### Exercise prompt
Every line holding "modalreal" should be copied from the records below.

*** Begin section ***

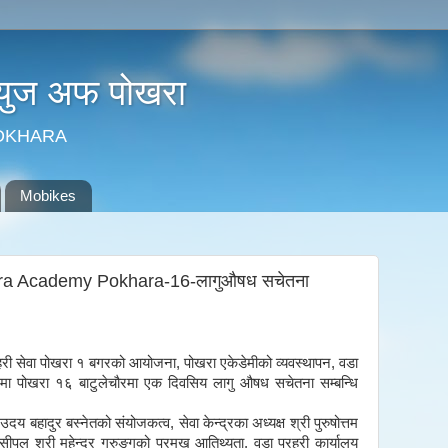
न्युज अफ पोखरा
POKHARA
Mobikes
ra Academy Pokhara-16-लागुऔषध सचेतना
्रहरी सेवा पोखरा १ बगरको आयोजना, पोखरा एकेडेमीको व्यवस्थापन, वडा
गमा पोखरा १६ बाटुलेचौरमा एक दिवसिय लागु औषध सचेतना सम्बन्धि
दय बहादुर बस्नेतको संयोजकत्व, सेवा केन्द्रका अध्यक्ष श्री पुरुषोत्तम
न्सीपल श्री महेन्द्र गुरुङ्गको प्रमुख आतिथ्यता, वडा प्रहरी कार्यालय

*** End section ***
*** Begin section ***

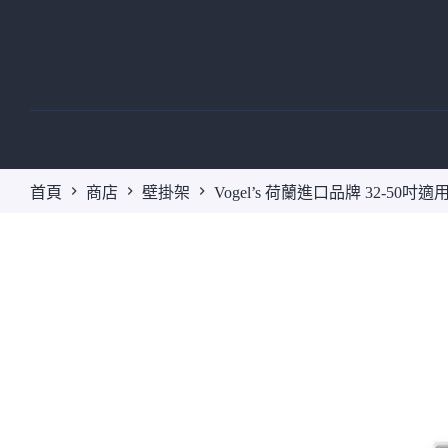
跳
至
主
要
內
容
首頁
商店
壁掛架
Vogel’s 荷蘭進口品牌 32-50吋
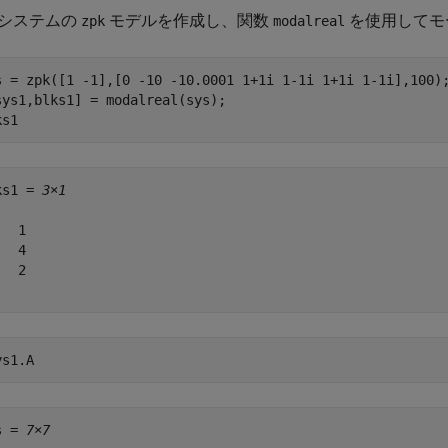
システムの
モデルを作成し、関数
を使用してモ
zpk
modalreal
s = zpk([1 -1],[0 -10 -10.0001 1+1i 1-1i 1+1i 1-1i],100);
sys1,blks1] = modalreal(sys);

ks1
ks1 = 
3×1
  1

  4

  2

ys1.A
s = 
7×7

*** End section ***
*** Begin section ***

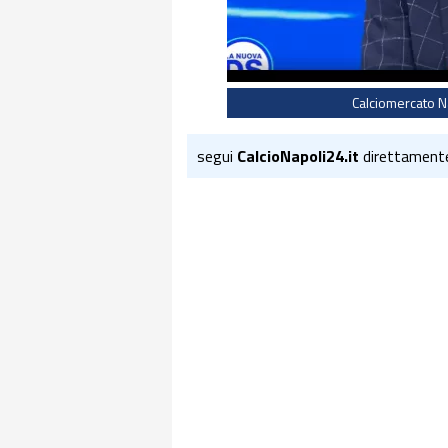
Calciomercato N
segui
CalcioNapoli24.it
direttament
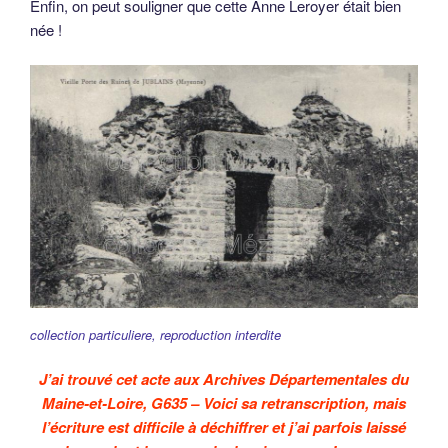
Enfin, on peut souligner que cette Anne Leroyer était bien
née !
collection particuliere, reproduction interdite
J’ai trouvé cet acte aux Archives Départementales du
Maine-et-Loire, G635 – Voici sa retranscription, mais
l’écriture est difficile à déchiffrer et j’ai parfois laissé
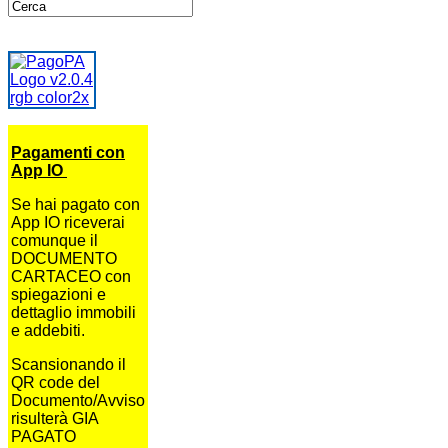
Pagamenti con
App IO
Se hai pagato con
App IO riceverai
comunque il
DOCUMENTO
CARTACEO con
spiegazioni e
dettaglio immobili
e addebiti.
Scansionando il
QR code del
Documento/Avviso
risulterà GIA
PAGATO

*** End section ***

### Task output
modalreal
sys1,blks1] = modalreal(sys);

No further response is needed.